- Juettner in 1948
- Born: Emerich Juettner January 1876 Austro-Hungarian Empire
- Died: January 4, 1955 (aged 78-79) New Hempstead, New York, United States
- Known for: Counterfeiting United States currency
- Criminal charge: Counterfeiting
- Penalty: 1 year and 1 day in prison and $1 fine

= Emerich Juettner =

Austrian-American counterfeiter (1876–1955)

Emerich Juettner (January 1876 – January 4, 1955), also known as Edward Mueller or Mister 880, was an Austrian-American immigrant known for counterfeiting United States $1 bills and eluding the United States Secret Service for a decade, from 1938 to 1948. When caught, he openly admitted his actions, adding that he had never given more than one bill to anyone, so no person had lost more than one dollar. He was sentenced to one year and one day in prison and a one-dollar fine, and he later sold the rights to his story, which was made into the 1950 film Mister 880.

== Early and personal life ==
Emerich Juettner was born in January 1876 in Austria to a working-class family. He was the eldest of four siblings, having two brothers and a sister. On June 21, 1890, at the age of 14, he arrived in New York. He found work as a picture frame gilder before marrying Florence LeMein in 1902 at the age of 26. His wife gave birth to a son, Walter, in 1903 and a daughter, Florence, in 1918. To support his family, he began working as a maintenance man and building superintendent in New York's Upper East Side. His job allowed him and his family to live rent free in the basement of the building where he worked. His wife died in the 1918 Spanish flu pandemic, shortly after giving birth to their daughter Florence. He then became a junk collector.

== Counterfeiting scheme ==
After his wife's death, Juettner had limited financial means. In 1938, Juettner began using ten to twelve homemade counterfeited bills a week in select stores in the neighborhoods of Manhattan. Over the following ten years, Juettner continued to use his counterfeited bills sparingly, never repeating storefronts or tenders. The bills were always poorly made on cheap paper and included details such as Washington being misspelled "Wahsington."

After Juettner used his first bill at a local cigar shop, the Secret Service opened Case File 880 in what began a decade-long search.

He became impossible to track down, since the bills were low profile and were used so rarely in new places each time.

In 1948, the counterfeiting came to an end. After a fire in his apartment building, Juettner decided to throw out his destroyed counterfeiting materials into the street. Once snowfall came, the materials were effectively hidden. Later on, a group of children found several of Juettner's $1 bills and took them to their parents. The parents subsequently reported the found bills to the Secret Service. Upon arrival at his apartment, Juettner was arrested.
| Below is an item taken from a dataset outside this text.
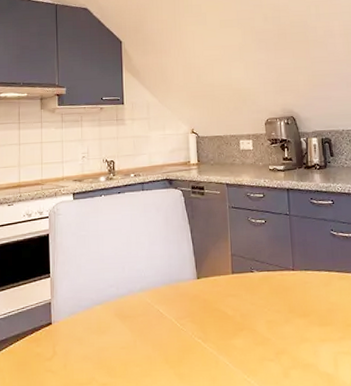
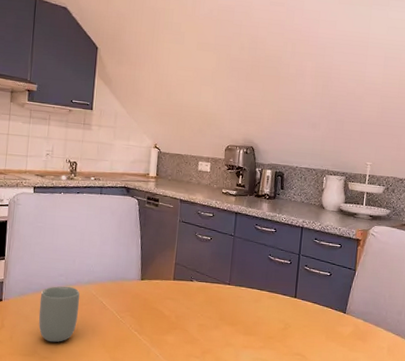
cup: none [91,297,135,365] -> present [38,286,80,343]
Juettner was later sentenced to one year and one day in prison, plus a one-dollar fine that elicited laughter from those inside the courtroom.
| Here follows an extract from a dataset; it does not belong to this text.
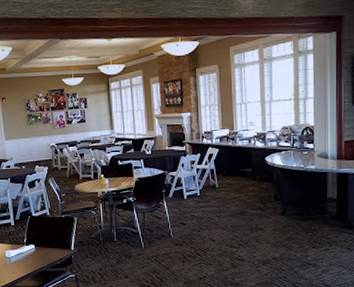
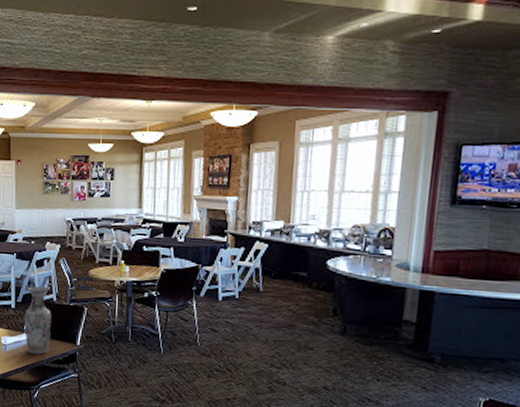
vase: none [23,204,48,262] -> present [24,286,51,355]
== Response from the media ==
In 1949, American journalist St. Clair McKelway wrote a series in The New Yorker about several different crimes. McKelway covered Juettner's story in a three-part series detailing counterfeiting in America and Juettner's life and scheme, later developing his story into a book. Entitled Annals of Crime, the series was combined with several comics and illustrations.

== Legacy ==
Former Secret Service Director James Maloney blamed Juettner for the rise in counterfeiting incidents in the United States.
=== Mister 880 ===
The life of Emerich Juettner inspired the 1950 comedy-drama film Mister 880, directed by Edmund Goulding and starring Burt Lancaster as the Secret Service agent in charge of the investigation and Edmund Gwenn (in a supporting role) as the character based on Juettner. The film was based on St. Clair McKelway's article on Juettner. Juettner attended the premier of the film. Gwenn won a Golden Globe Award and was nominated for an Academy Award for his performance in Mister 880. Ultimately, Juettner made more money from the release of Mister 880 than he had made by counterfeiting.

=== The 20th Century Fox Hour - "The Moneymaker" ===
An episode of The 20th Century Fox Hour, titled "The Moneymaker", was based on the movie and first aired on October 31, 1956. Here, the counterfeiter was an elderly lady, played by Spring Byington.